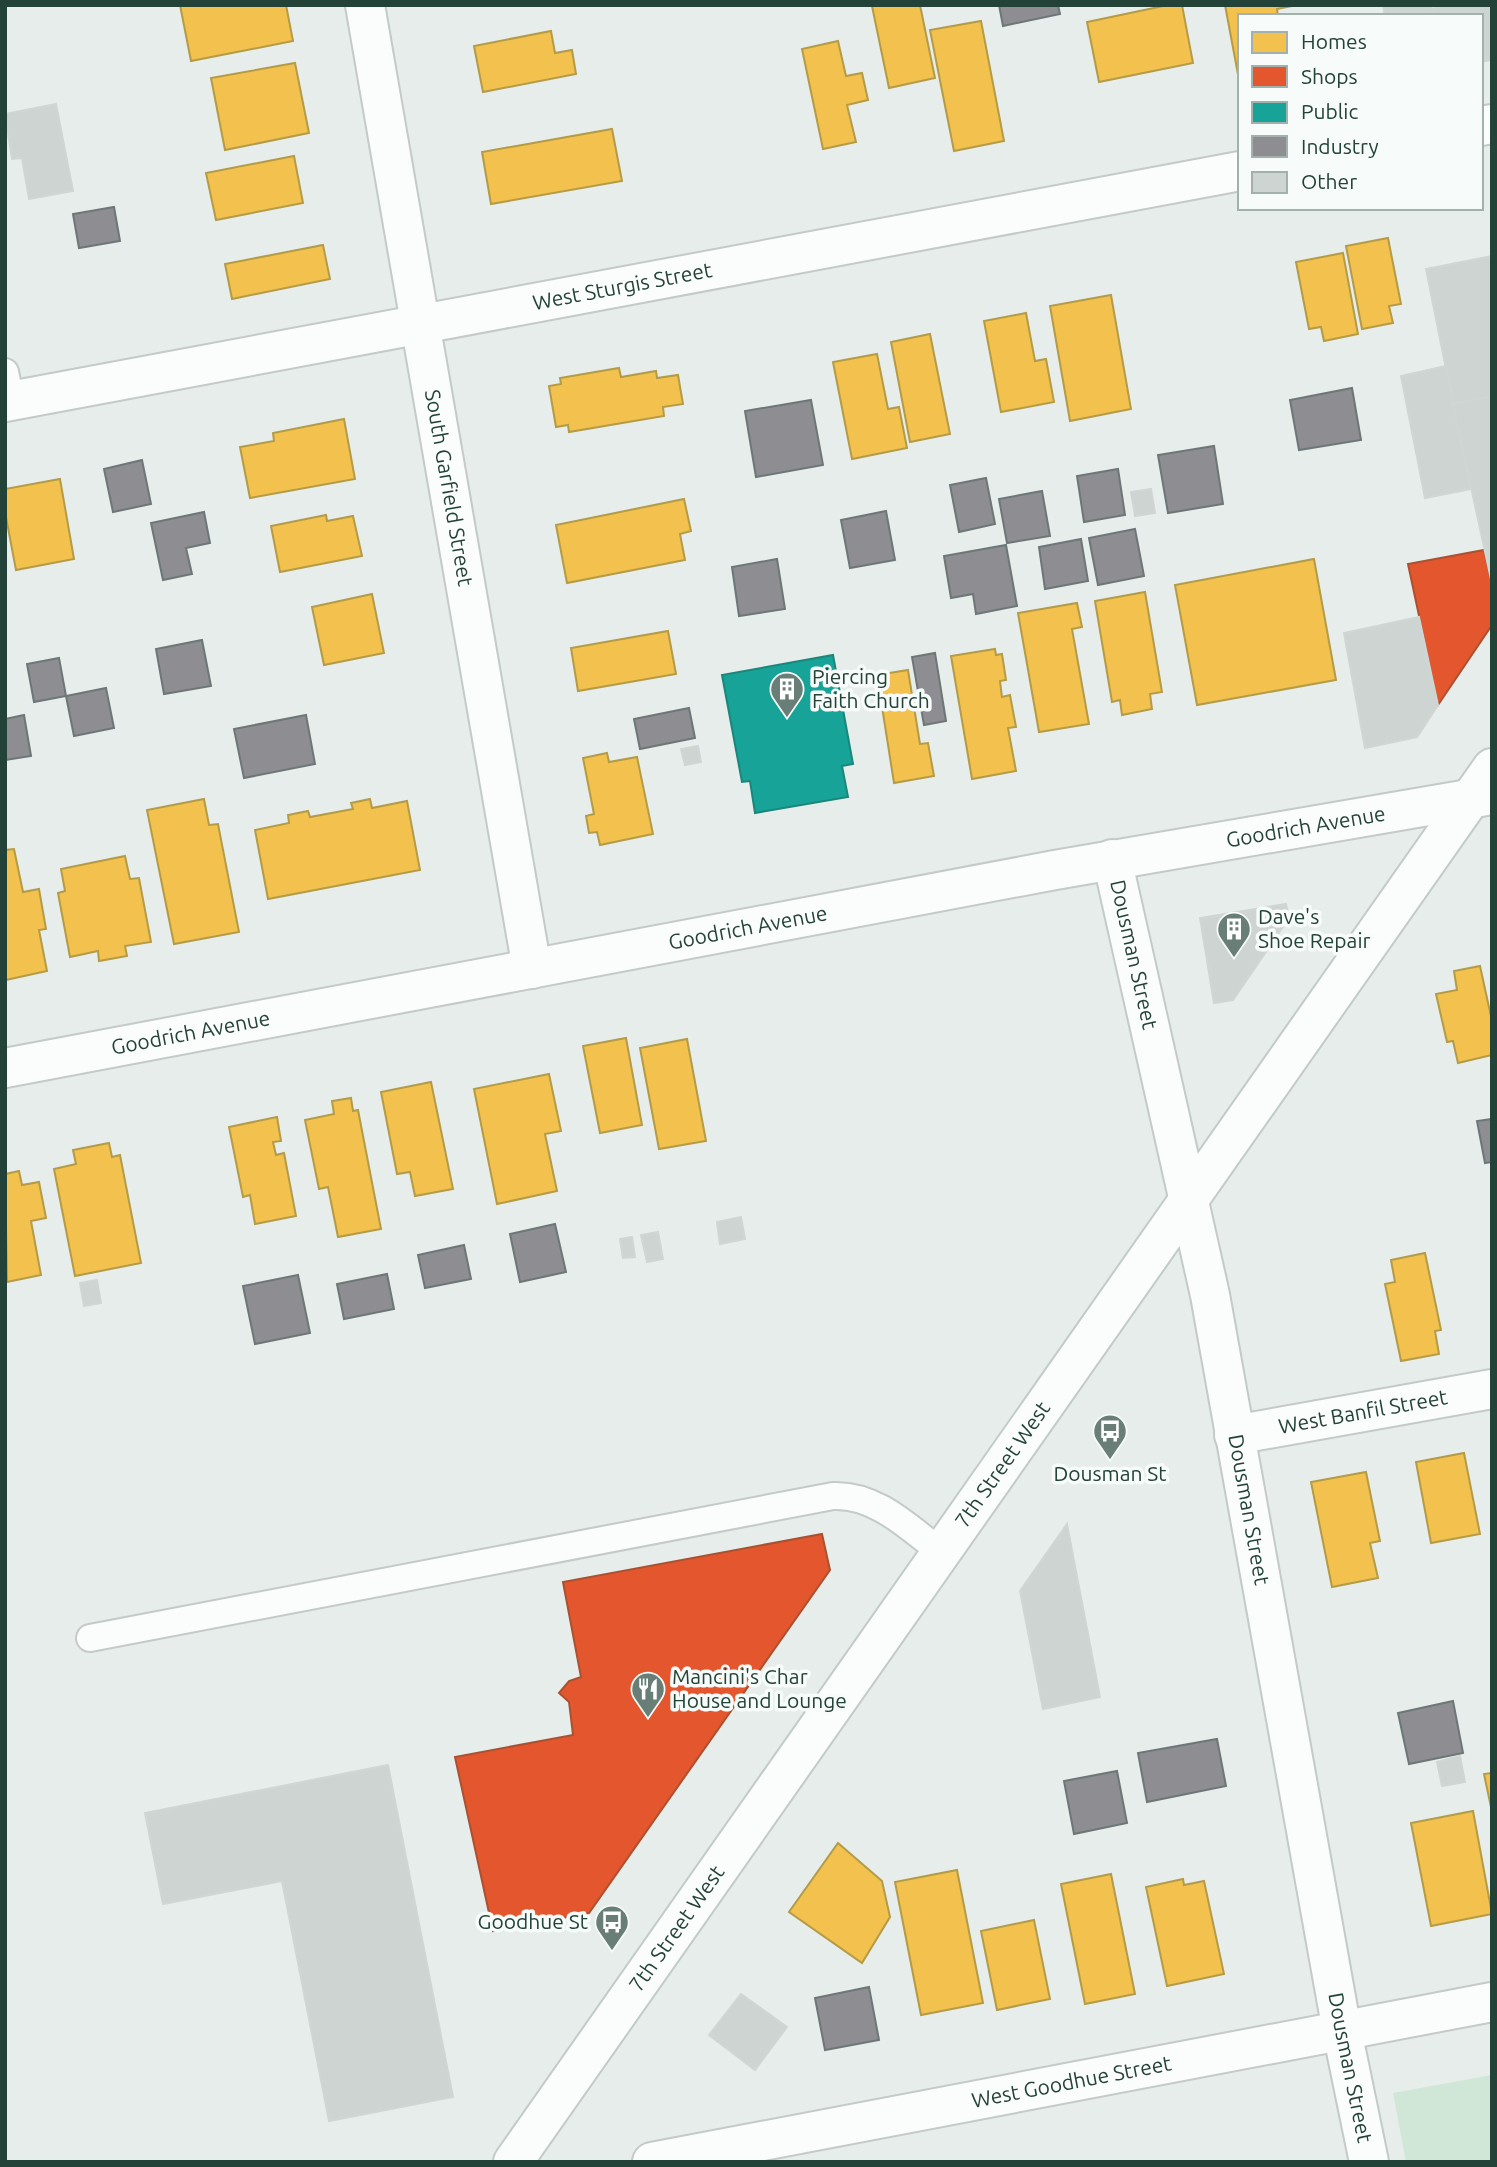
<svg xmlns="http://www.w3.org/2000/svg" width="1497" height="2167" font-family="Ubuntu,sans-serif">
  <rect width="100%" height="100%" fill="#e7edea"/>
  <polygon fill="#d0e6d6" points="1492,2075 1492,2162 1406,2162 1393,2093"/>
  <g fill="#f2c14e" stroke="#b49b47" stroke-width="2">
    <polygon points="180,5 286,5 293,41 191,61"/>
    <polygon points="920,5 935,78 889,88 872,6"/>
    <polygon points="1168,5 1182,5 1193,63 1099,82 1087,22"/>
    <polygon points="1225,5 1292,6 1277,9 1278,16 1240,16 1240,85"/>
    <polygon points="981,21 1004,141 954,151 930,30"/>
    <polygon points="551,31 555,53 572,50 576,74 483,92 474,46"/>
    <polygon points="838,41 846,76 862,73 868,100 847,105 856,142 823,149 802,49"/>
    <polygon points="295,63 309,133 225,150 211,78"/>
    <polygon points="612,129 622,181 491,204 482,152"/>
    <polygon points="294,156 303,203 216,220 206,173"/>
    <polygon points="1388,238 1401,304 1389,306 1393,323 1362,329 1346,246"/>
    <polygon points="323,245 330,279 232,299 225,264"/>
    <polygon points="1343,253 1358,334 1324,341 1321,327 1309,329 1296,262"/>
    <polygon points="1111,295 1131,409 1070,421 1050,306"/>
    <polygon points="1026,313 1035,361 1046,359 1054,402 1001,412 984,321"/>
    <polygon points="930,334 950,434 910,442 891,342"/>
    <polygon points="877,354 888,409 899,407 907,448 852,459 833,362"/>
    <polygon points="619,368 621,377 656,371 657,378 678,375 683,404 663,407 664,416 569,432 568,425 556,427 549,386 561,384 560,378"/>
    <polygon points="344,419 355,479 250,498 240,447 274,441 273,433"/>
    <polygon points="60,479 74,559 16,570 5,512 5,489"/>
    <polygon points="684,499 691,531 680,534 685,560 567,583 556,525"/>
    <polygon points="326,515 327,521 353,516 362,556 280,572 271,526"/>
    <polygon points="1314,559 1336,680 1197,705 1175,585"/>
    <polygon points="1145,592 1162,692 1150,694 1152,709 1122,715 1120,700 1112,702 1095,601"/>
    <polygon points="372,594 384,653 324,665 312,607"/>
    <polygon points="1077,603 1082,627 1072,629 1089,724 1039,732 1018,613"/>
    <polygon points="668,631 676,674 578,691 571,648"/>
    <polygon points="995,649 996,655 1002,654 1006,680 1000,681 1002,697 1010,695 1016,727 1008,728 1016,771 972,779 951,656"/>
    <polygon points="908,670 920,744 928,743 934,776 894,783 877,675"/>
    <polygon points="607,753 609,762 637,757 653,834 600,845 597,832 589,833 586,816 594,814 583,758"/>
    <polygon points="204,799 209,825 218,824 239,932 174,944 147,810"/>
    <polygon points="370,799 372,808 407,801 420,870 268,899 255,830 289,823 288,815 308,811 310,817 353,809 351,803"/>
    <polygon points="14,849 23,892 39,889 46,929 39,930 47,971 6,980 5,850"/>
    <polygon points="125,856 130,879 139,878 151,942 125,946 127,956 99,961 98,951 70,957 58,893 65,891 61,869"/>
    <polygon points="1480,966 1492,1021 1492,1055 1458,1063 1453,1041 1447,1042 1436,994 1457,990 1454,971"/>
    <polygon points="626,1038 642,1125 600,1133 583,1046"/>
    <polygon points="687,1039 706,1141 659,1149 640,1048"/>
    <polygon points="549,1074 561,1131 545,1134 557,1191 497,1204 474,1089"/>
    <polygon points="431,1082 453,1189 415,1196 410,1172 397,1174 381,1092"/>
    <polygon points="351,1098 353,1111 358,1110 381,1229 338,1237 328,1187 319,1189 305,1120 334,1114 332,1101"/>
    <polygon points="277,1117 281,1141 273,1142 276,1155 284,1153 296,1216 255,1224 250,1195 243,1197 229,1127"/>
    <polygon points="109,1143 112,1157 120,1155 141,1263 75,1276 54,1169 76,1164 73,1150"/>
    <polygon points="19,1171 22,1185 39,1182 46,1218 31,1221 41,1275 7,1282 5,1174"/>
    <polygon points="1425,1253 1441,1330 1435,1331 1439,1354 1401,1361 1385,1284 1395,1282 1391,1260"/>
    <polygon points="1464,1453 1480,1534 1431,1543 1416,1462"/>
    <polygon points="1366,1472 1380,1541 1370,1543 1378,1578 1332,1587 1311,1482"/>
    <polygon points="1492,1773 1492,1812 1484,1774"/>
    <polygon points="1473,1811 1492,1914 1431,1926 1411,1823"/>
    <polygon points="838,1843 882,1881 890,1917 862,1963 789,1912"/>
    <polygon points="957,1870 983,2003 921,2015 895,1882"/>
    <polygon points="1111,1874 1135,1994 1085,2004 1061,1884"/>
    <polygon points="1183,1879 1184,1885 1204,1881 1224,1974 1167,1986 1146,1887"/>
    <polygon points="1034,1920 1050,1999 997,2010 981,1931"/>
  </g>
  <g fill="#e4572e" stroke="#aa5131" stroke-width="2">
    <polygon points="1484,550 1492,584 1492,625 1438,705 1408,564"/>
    <polygon points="822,1534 830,1570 589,1913 493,1931 455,1757 573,1735 569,1702 559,1693 569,1681 581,1677 563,1582"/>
  </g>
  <polygon fill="#17a398" stroke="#1b867b" stroke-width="2" points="833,655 853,764 842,766 848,797 755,813 750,781 742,782 722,675"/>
  <g fill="#8d8d92" stroke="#6d7777" stroke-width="2">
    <polygon points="999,5 1058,5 1060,14 1003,26"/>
    <polygon points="114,207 120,241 79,248 73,214"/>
    <polygon points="1352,388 1361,440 1299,450 1290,400"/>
    <polygon points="811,400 823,465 756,477 745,411"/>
    <polygon points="1214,446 1223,504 1168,513 1158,455"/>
    <polygon points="142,460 151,504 113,512 104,469"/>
    <polygon points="1118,469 1125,515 1084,522 1077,476"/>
    <polygon points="986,478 995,524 959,532 950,485"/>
    <polygon points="1042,491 1050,536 1007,543 999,499"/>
    <polygon points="886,511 895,560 850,568 841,520"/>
    <polygon points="204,512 210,543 186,548 192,574 163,580 151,523"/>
    <polygon points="1135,529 1144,576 1098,585 1089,538"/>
    <polygon points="1081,539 1088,581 1045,589 1039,547"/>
    <polygon points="1006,545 1017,606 976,614 973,594 951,598 944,556"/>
    <polygon points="777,559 785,609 739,616 732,567"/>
    <polygon points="202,640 211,686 164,694 156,649"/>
    <polygon points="935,653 946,721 924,725 912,657"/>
    <polygon points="59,658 66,696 34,702 27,664"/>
    <polygon points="106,688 114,728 74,736 66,696"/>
    <polygon points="689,708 695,738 640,749 634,719"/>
    <polygon points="24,715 31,756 5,760 5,719"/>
    <polygon points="306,715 315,764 244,778 234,729"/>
    <polygon points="1492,1119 1492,1162 1485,1163 1477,1121"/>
    <polygon points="555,1224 566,1272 520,1282 510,1234"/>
    <polygon points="464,1245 471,1279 425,1288 418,1255"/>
    <polygon points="387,1274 394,1309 344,1319 337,1284"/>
    <polygon points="298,1275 310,1333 255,1344 243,1286"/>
    <polygon points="1453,1701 1463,1753 1409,1764 1398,1713"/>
    <polygon points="1217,1739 1226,1786 1147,1802 1138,1753"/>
    <polygon points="1117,1771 1127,1823 1074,1834 1064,1781"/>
    <polygon points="869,1987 879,2040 825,2050 815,1998"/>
  </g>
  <g fill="#ced4d2" stroke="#d0d6d3" stroke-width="2">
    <polygon points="1383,5 1431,5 1432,9 1447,5 1492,5 1492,60 1481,62 1481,16 1385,16"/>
    <polygon points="56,104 73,191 29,199 22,158 12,159 5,114"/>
    <polygon points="1492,256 1492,396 1453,404 1426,269"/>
    <polygon points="1446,366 1471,489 1425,498 1401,376"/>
    <polygon points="1492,396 1492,584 1453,404"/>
    <polygon points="1151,489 1155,513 1135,516 1131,492"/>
    <polygon points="1419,617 1438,705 1417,737 1365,748 1344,633"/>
    <polygon points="698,746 701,762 685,765 681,749"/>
    <polygon points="1286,904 1289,918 1233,1000 1214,1003 1200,918"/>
    <polygon points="741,1217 745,1239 720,1244 717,1222"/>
    <polygon points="658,1232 663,1259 647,1262 641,1235"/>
    <polygon points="632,1237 635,1257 623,1258 620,1239"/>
    <polygon points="97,1280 101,1303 84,1306 80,1283"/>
    <polygon points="1067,1524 1100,1697 1043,1709 1020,1591"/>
    <polygon points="1460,1756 1465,1782 1442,1786 1437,1762"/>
    <polygon points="388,1765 453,2097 329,2121 282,1881 163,1904 145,1813"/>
    <polygon points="741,1994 787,2027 755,2070 709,2035"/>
  </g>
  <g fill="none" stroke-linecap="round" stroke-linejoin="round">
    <g stroke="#c4cac7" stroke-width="30">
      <g id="lane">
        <polyline points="5,372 11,401"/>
        <path d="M 90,1638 L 833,1496 C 876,1494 909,1528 941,1552"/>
      </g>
    </g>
    <g stroke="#c4cac7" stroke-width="42">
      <g id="street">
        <path id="s1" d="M 365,5 L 532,969"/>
        <polyline points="1481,126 1492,124"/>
        <path id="s2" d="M 5,402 L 1240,171"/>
        <path id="s3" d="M 1112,859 L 1210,1295 L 1342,2031 L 1369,2162"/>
        <path id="s4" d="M 5,1068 L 1055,870 L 1492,795"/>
        <path id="s5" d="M 1234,1435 L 1492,1389"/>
        <path id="s6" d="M 652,2162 L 1492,2002"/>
      </g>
    </g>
    <g stroke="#c3cbc7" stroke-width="42">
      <g id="secondary">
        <path id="s7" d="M 513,2162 L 1492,768"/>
      </g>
    </g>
    <use href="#lane" stroke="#fbfcfc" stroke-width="26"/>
    <use href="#street" stroke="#fbfcfc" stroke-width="38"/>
    <use href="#secondary" stroke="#fbfcfc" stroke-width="38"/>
  </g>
  <defs>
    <g id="building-pin" transform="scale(1.75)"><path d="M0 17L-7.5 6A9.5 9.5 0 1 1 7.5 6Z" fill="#687e76" stroke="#f7fbf9"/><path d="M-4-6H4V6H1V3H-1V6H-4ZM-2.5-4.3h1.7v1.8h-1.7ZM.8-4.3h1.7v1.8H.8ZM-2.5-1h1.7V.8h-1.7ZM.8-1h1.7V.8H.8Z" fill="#fff"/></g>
    <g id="bus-pin" transform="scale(1.75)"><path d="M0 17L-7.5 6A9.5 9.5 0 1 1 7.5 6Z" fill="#687e76" stroke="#f7fbf9"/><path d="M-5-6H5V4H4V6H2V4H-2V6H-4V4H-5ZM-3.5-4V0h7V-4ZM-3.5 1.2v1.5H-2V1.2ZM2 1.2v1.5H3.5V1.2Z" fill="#fff"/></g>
    <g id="restaurant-pin" transform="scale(1.75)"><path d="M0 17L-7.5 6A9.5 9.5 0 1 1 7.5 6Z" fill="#687e76" stroke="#f7fbf9"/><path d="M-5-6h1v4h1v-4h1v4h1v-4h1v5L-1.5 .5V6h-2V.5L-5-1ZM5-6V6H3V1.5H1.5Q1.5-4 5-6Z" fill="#fff"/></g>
  </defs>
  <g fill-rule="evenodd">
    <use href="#building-pin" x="787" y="689"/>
    <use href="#building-pin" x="1234" y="929"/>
    <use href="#bus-pin" x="1110" y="1431"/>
    <use href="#restaurant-pin" x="648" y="1689"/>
    <use href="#bus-pin" x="612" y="1922"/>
  </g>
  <g text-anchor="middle" stroke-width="7" stroke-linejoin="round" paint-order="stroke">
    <g font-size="21" fill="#234338" stroke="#f7fbf9">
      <text dy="7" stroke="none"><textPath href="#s2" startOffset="628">West Sturgis Street</textPath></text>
      <text dy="7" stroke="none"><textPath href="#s1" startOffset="490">South Garfield Street</textPath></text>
      <text dy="7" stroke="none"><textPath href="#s4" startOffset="1323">Goodrich Avenue</textPath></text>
      <text dy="7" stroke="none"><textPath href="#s4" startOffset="756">Goodrich Avenue</textPath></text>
      <text dy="7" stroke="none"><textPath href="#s3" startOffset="98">Dousman Street</textPath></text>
      <text dy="7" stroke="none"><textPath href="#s4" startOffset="189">Goodrich Avenue</textPath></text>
      <text dy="7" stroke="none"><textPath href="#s5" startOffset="131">West Banfil Street</textPath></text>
      <text dy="7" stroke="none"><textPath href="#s7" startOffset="852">7th Street West</textPath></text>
      <text dy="7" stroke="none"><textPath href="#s3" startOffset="665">Dousman Street</textPath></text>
      <text dy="7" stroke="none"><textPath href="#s7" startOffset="285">7th Street West</textPath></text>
      <text dy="7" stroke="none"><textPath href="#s3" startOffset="1232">Dousman Street</textPath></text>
      <text dy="7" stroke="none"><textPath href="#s6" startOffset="427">West Goodhue Street</textPath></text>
    </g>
    <g font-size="21" fill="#234338" stroke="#f7fbf9" text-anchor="start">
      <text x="812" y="684">Piercing<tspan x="812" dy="24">Faith Church</tspan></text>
      <text x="1258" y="924">Dave's<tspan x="1258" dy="24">Shoe Repair</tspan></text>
      <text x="1110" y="1481" text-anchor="middle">Dousman St</text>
      <text x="672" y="1684">Mancini's Char<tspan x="672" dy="24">House and Lounge</tspan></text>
      <text x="588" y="1929" text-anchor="end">Goodhue St</text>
    </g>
  </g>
  <rect width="1497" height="2167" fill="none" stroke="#234338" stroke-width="14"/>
  <rect x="1238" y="14" width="245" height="196" fill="#f7fbf9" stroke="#a2b1ac" stroke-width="2"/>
  <rect x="1252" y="32" width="35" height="21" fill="#f2c14e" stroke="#a2b1ac" stroke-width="2"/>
  <text x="1301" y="49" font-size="21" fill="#234338">Homes</text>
  <rect x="1252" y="66" width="35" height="21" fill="#e4572e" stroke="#a2b1ac" stroke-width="2"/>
  <text x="1301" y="84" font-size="21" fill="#234338">Shops</text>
  <rect x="1252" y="102" width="35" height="21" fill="#17a398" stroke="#a2b1ac" stroke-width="2"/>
  <text x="1301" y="119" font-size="21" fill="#234338">Public</text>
  <rect x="1252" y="136" width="35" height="21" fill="#8d8d92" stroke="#a2b1ac" stroke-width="2"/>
  <text x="1301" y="154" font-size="21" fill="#234338">Industry</text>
  <rect x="1252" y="172" width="35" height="21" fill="#ced4d2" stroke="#a2b1ac" stroke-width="2"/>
  <text x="1301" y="189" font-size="21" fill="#234338">Other</text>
</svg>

■ ■ ■

[Problem] Extract from the material all lines containing the string "round".

[Answer to this problem]
  <g fill="none" stroke-linecap="round" stroke-linejoin="round">
  <g text-anchor="middle" stroke-width="7" stroke-linejoin="round" paint-order="stroke">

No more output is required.